Fitch Ratings has affirmed the Long-Term Issuer Default Ratings (IDRs) of both Kogi and Oyo States at ‘B’ with a Stable Outlook, reflecting their continued fiscal stability despite external challenges. The agency, however, flagged their persistent overreliance on federal government allocations, particularly oil-linked revenues. This dependence exposes the states to risks associated with volatile oil prices and Nigeria’s broader macroeconomic environment. The affirmation follows the recent upgrade of Nigeria’s sovereign rating in April 2025.
For Kogi State, Fitch expects balanced fiscal performance even under stressed oil revenue conditions, thanks to significant federal allocations and reduced domestic debt in 2024. The state’s Standalone Credit Profile (SCP) is shaped by a vulnerable risk profile and a ‘bb’ financial rating. Notably, external debt now makes up 65% of Kogi’s direct debt—up from 28%—due to naira depreciation, while domestic debt has dropped to NGN42 billion.

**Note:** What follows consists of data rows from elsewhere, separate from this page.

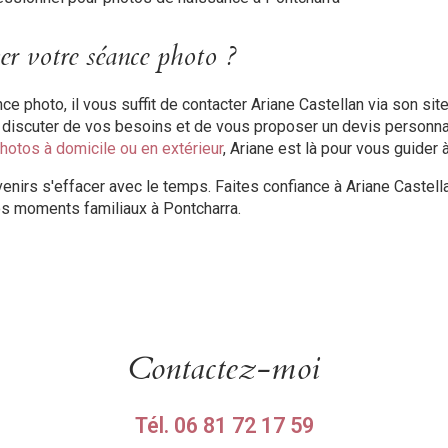
r votre séance photo ?
ce photo, il vous suffit de contacter Ariane Castellan via son si
de discuter de vos besoins et de vous proposer un devis personn
hotos à domicile ou en extérieur
, Ariane est là pour vous guider
enirs s'effacer avec le temps. Faites confiance à Ariane Castel
os moments familiaux à Pontcharra.
Contactez-moi
Tél.
06 81 72 17 59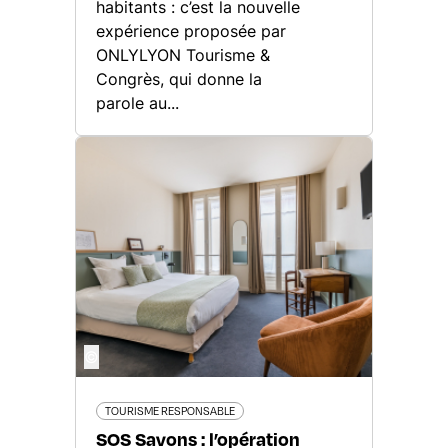
habitants : c’est la nouvelle
expérience proposée par
ONLYLYON Tourisme &
Congrès, qui donne la
parole au...
©
TOURISME RESPONSABLE
SOS Savons : l’opération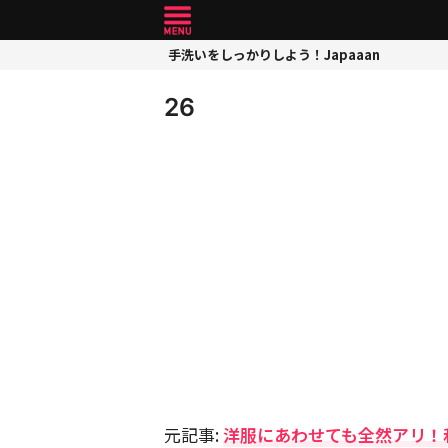
手洗いをしっかりしよう！Japaaan
26
元記事:
洋服にあわせても全然アリ！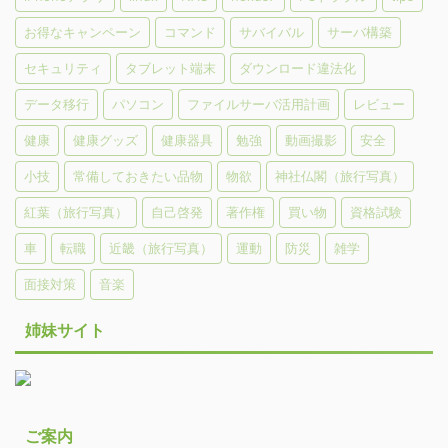
お得なキャンペーン
コマンド
サバイバル
サーバ構築
セキュリティ
タブレット端末
ダウンロード違法化
データ移行
パソコン
ファイルサーバ活用計画
レビュー
健康
健康グッズ
健康器具
勉強
動画撮影
安全
小技
常備しておきたい品物
物欲
神社仏閣（旅行写真）
紅葉（旅行写真）
自己啓発
著作権
買い物
資格試験
車
転職
近畿（旅行写真）
運動
防災
雑学
面接対策
音楽
姉妹サイト
ご案内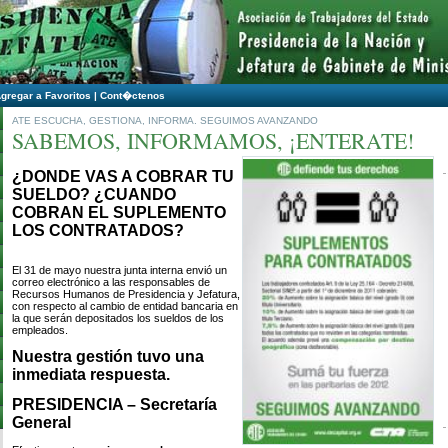
gregar a Favoritos
|
Cont�ctenos
ATE ESCUCHA, GESTIONA, INFORMA. SEGUIMOS AVANZANDO
SABEMOS, INFORMAMOS, ¡ENTERATE!
¿DONDE VAS A COBRAR TU
SUELDO? ¿CUANDO
COBRAN EL SUPLEMENTO
LOS CONTRATADOS?
El 31 de mayo nuestra junta interna envió un
correo electrónico a las responsables de
Recursos Humanos de Presidencia y Jefatura,
con respecto al cambio de entidad bancaria en
la que serán depositados los sueldos de los
empleados.
Nuestra gestión tuvo una
inmediata respuesta.
PRESIDENCIA – Secretaría
General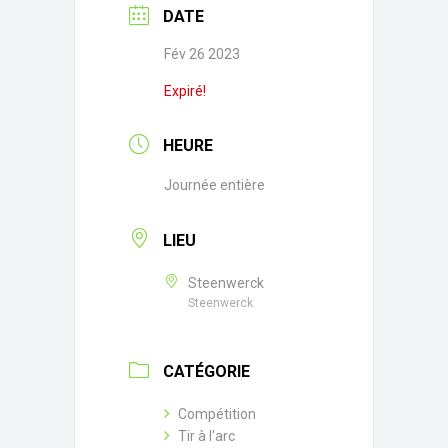
DATE
Fév 26 2023
Expiré!
HEURE
Journée entière
LIEU
Steenwerck
Steenwerck
CATÉGORIE
Compétition
Tir à l'arc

Oyo State’s rating affirmation reflects moderate progress in improving internally generated revenue (IGR) and maintaining manageable debt levels, including limited foreign-currency exposure. Despite these efforts, federal transfers such as VAT and statutory allocations still account for 80% of its revenue, aligning with national trends. This leaves the state fiscally exposed to oil revenue swings, which are closely tied to global crude prices and exchange rates.
Fitch warned that both states’ fiscal health is tightly linked to oil-related revenues, which may remain above NGN100 billion even if oil prices fall below USD50 per barrel. The agency stressed that the limited contribution of IGR, below 20% for both states, heightens their vulnerability. Despite recent upgrades to subnational ratings due to improved national macroeconomic conditions, Fitch projects Kogi’s debt repayment burden will remain high in the medium term, underlining the need for diversification away from oil-dependent revenue streams.